- Dependence on open source software is increasing among companies around the world as well as the security risks associated with it.
- Contrast OSS automatically detects and fixes vulnerabilities and defends against targeted attacks and bots.
- This solution enables DevOps to manage open source software risk from development to production process, without the need for deploying multiple tools
According to a recent Red Hat report, 99 percent of IT leaders in surveyed enterprises see adoption of open source software as important for their organization, and a majority of organizations plan to increase their use of open source over the next 12 months.
However, as companies around the world continue to rely more on open source software, there is a growing concern about the security risks associated with the use of free software.
Thanks to a new solution offered by California-based application security company Contrast Security, organizations will now be able to solve the security, legal and compliance risks associated with the use of open source software themselves.
Leveraging this new solution, called Contrast OSS, customers can now embed automated controls into their software development and delivery pipelines, and monitor all of their applications and open source dependencies continuously.
“Contrast OSS delivers automated open source risk management by embedding security and compliance checks in applications throughout the development process while performing continuous monitoring in production,” the company writes in its website.
Contrast OSS work alongside Contrast Assess and Contrast Protect as part of the Contrast Security Platform. Leveraging the Contrast Security platform, customers can now embed automated controls into their software development and delivery pipelines, and monitor all of their applications and open source dependencies continuously
Created with patented security instrumentation technology, it claims, Contrast OSS is the only solution in the market that can continuously identify vulnerable open source components, determine how they are actually used by the application, and then prevent exploitation at runtime.

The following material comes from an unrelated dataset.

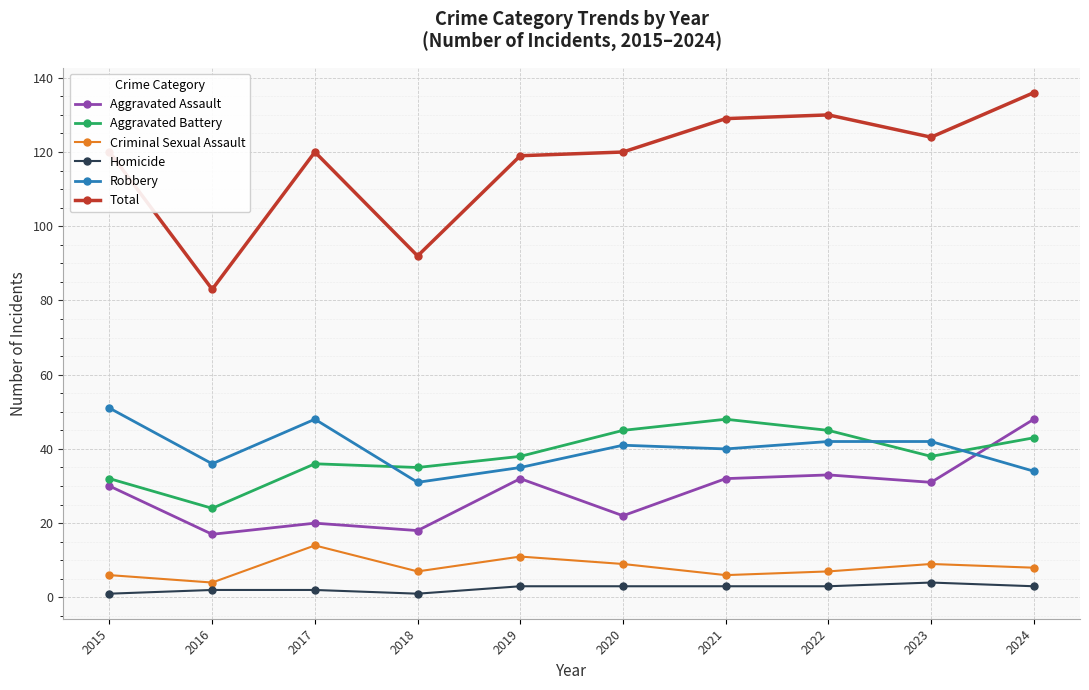

What is the sum of all Robbery values?

400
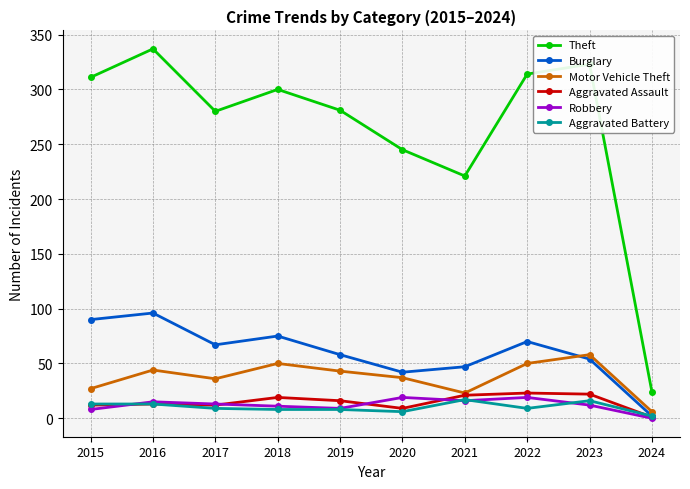

True or false: Burglary and Theft cross at least once.

False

Contrast OSS work alongside Contrast Assess and Contrast Protect as part of the Contrast Security Platform.
Comparison between existing legacy tools and Contrast OSS
The first-generation scan-based tools used by many organizations to assess open source components struggle to provide effective security analysis. They are also not compatible with high-velocity software development.
Moreover, legacy tools do not provide protection against attempts to exploit open source vulnerabilities in production applications. This leaves companies exposed to evolving threats, with poor visibility into the real risks introduced by these components.

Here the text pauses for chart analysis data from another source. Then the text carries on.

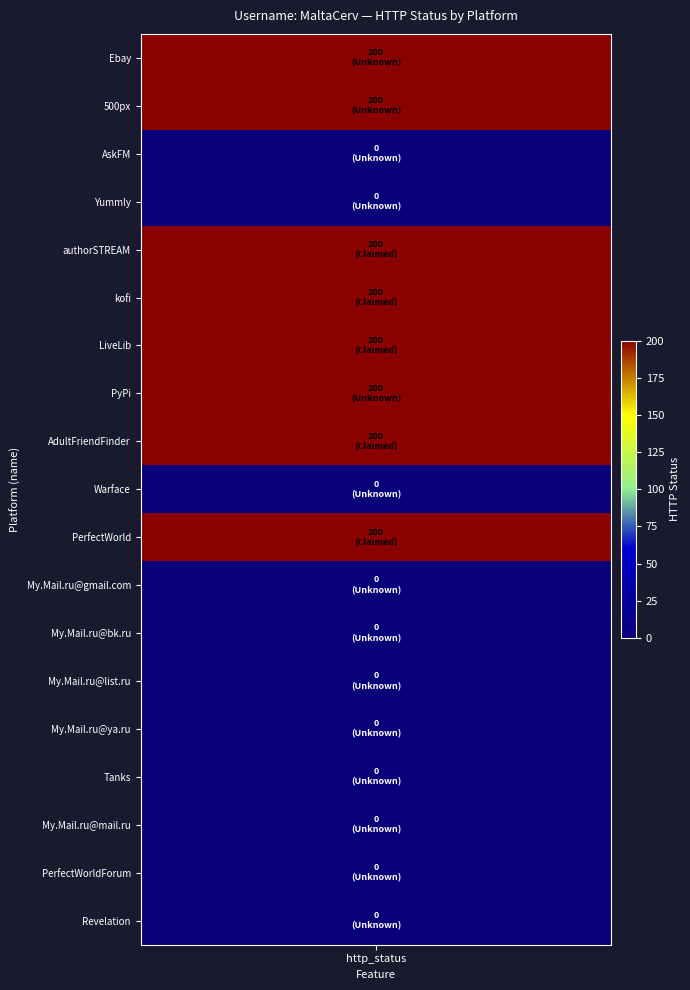

Between 17 and 3, which is larger?

17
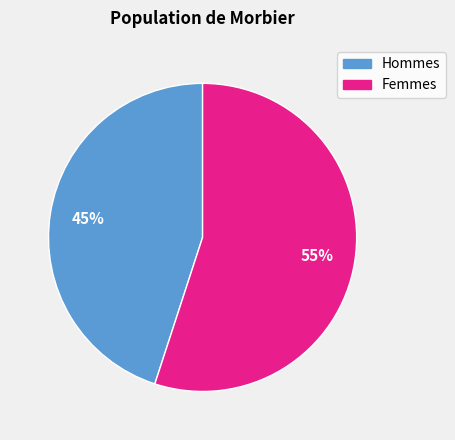

Is there a majority slice in this chart?

Yes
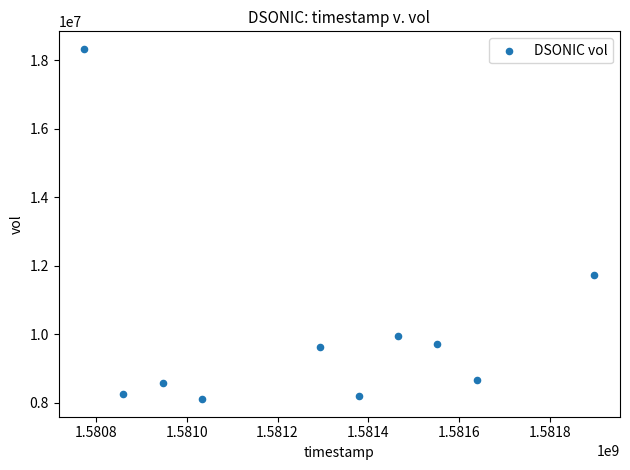

What is the range of Y values (max minus min)?

10231100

Unlike legacy application security testing solutions, Contrast Security says its next generation security platform produces accurate results without dependence on application security experts.
Contrast produces a continuous stream of accurate vulnerability and compliance risk information whenever and wherever software is run. Development, QA and Security teams get results as they develop and test software. This allows them to find and fix security flaws early in the software lifecycle, when they are easiest and cheapest to remediate.

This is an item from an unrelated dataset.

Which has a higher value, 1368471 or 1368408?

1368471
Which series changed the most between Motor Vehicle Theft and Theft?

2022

In addition, Contrast integrates seamlessly into the software lifecycle and the toolsets that are already being used by development and operations teams.
A solution built for the modern software era
Surag Patel, Chief Strategy Officer, Contrast Security, says, “The increasing dependence on open source is undeniable and the ability for enterprises to leverage open source software without risk to the business, remains a top priority for VPs of Development, CISOs and CIOs. We are excited to offer the first complete solution that enables real-time inventory, assessment of security risk, assessment of licensing compliance risk and security exploit prevention for open source software.”
With this new platform, organizations get an embedded security solution and so they do the need to deploy multiple tools to secure their software, he adds.